The Weak Dollar Presents the Need to Expand Targeting Parameters

- March 17, 2008

As a Client Strategist, I am often the person that my clients go to for advice about their CPC campaigns and reaching their target audience. Recently, I have had several of my US based clients interested in targeting the Canadian market. Their interest stems from the struggling US economy and a desire to broaden their targeting parameters.

Unless you have been hiding under a rock for the past several months, you are aware that the US dollar is extremely weak right now. I am sure that many of you are experiencing the hole in your wallet while filling up your SUV and/or taking a trip to the grocery store. It seems that the cost of everything is increasing dramatically, while the US dollar decreases in value. Several businesses are feeling the effects of the weakened dollar and are desperate to market their product/service outside of the struggling US economy.

According to a recent article I read, the United States Department of Commerce released 2007 tourism figures that demonstrated how the weak US dollar is bringing more people from overseas to the United States, especially people from Europe. At the end of February, the Euro was trading above 1.5 dollars- which was an all time record. It seems that people who are coming from overseas are taking advantage of the weak US Dollar by buying property within the United States, going on shopping excursions, and traveling to different areas of the United States that they may not have traveled to before. I cannot blame them! The value of the Euro surpasses the Dollar, therefore resulting in more “Bang For Their Buck”, or in this instance their Euro.

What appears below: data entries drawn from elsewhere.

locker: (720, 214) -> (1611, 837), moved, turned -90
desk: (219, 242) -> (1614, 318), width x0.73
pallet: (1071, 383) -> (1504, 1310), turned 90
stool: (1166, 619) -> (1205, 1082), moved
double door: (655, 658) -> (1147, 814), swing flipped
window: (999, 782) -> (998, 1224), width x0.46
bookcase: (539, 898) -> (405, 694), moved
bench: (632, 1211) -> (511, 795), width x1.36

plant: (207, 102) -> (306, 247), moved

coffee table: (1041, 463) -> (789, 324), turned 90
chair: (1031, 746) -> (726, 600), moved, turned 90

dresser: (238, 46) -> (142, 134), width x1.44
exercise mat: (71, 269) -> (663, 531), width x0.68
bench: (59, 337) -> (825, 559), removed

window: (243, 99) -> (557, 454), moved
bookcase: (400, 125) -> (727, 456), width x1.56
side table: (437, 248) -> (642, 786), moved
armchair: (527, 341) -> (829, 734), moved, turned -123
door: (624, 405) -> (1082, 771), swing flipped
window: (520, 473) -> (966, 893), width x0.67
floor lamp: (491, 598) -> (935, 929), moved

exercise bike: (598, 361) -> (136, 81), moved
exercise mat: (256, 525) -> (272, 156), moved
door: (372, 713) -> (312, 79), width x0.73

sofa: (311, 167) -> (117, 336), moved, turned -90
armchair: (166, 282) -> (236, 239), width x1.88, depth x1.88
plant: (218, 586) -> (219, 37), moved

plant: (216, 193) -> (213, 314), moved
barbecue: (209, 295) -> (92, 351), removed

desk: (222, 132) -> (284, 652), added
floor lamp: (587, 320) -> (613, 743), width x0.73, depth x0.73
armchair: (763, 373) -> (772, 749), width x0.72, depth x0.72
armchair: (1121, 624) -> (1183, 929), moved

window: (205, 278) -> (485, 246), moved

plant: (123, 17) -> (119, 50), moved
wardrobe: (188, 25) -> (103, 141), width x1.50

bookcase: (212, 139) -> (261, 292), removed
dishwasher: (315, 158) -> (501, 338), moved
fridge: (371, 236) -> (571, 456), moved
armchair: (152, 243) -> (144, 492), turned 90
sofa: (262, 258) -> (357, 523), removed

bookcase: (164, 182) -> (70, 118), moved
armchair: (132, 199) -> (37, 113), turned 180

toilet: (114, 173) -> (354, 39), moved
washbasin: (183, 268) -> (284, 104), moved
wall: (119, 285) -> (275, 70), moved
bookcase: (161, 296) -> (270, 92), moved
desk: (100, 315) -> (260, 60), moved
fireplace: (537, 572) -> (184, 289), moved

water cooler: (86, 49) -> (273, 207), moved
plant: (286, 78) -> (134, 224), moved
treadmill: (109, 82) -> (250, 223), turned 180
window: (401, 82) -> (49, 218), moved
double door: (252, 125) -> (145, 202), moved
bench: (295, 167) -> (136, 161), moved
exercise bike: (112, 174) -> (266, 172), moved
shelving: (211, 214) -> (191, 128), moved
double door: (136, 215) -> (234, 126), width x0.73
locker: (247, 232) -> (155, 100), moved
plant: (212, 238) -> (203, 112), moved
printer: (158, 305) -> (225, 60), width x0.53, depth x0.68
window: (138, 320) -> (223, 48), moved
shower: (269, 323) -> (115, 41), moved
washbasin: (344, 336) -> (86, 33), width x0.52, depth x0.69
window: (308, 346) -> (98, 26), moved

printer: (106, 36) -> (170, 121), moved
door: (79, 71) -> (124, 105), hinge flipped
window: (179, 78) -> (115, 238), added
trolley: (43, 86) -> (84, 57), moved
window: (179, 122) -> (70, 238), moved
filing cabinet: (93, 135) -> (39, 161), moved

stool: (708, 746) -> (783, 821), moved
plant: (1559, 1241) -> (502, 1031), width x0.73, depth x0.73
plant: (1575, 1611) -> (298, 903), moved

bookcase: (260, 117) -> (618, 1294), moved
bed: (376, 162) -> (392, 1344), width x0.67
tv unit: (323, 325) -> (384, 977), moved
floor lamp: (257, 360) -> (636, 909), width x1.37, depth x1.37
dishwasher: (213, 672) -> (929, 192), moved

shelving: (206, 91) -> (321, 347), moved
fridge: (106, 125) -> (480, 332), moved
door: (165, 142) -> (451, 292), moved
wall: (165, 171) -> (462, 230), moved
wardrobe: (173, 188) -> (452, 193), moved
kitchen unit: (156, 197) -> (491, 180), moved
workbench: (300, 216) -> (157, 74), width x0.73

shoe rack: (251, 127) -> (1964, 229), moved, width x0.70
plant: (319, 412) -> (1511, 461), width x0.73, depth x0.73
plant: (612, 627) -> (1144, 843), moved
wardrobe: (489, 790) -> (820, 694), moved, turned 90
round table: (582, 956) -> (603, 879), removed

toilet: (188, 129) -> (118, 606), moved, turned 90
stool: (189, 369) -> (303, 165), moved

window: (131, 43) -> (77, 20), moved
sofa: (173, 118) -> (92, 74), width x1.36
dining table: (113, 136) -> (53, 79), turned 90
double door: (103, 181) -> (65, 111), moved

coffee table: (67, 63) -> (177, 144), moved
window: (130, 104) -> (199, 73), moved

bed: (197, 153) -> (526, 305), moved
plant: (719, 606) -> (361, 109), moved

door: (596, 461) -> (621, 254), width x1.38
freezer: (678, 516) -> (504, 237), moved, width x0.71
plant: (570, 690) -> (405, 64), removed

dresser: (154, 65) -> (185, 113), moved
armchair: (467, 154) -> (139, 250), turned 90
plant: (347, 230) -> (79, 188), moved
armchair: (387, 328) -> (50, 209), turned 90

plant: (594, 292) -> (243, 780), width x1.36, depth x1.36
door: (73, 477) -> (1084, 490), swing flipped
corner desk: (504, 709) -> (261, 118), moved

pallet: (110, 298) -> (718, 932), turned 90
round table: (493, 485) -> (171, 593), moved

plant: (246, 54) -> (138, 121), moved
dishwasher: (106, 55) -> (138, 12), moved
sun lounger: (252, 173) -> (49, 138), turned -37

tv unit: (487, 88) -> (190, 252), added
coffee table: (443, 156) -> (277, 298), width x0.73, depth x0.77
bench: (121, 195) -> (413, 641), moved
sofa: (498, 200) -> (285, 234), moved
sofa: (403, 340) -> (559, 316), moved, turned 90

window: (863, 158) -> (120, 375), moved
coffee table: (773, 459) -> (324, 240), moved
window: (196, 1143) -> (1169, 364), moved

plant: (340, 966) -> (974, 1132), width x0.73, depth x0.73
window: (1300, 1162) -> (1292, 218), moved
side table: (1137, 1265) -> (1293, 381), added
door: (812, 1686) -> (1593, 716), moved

Therefore, if you consider setting your target parameters to areas outside of the United States, Canada might seem like the next logical place due to the common language, but don’t forget about Europe. With the value of the Euro at a record high, it might be beneficial to reach this target audience, especially if you are a real estate or travel company. Some of the concerns one might face, could be: how a company from overseas will react to a US based company/product, how a US based company will handle the language barrier, and the ignorance about an international market in general. Although those are valid concerns, I think it is worth the effort to investigate the situation and evaluate expanding the target parameters. There are several people interested in coming over to the US right now for plenty of different reasons, such as the ones mentioned above. Capitalize on their interest and increase your sales revenue by testing and targeting different markets. You never know how it could work, until you try it!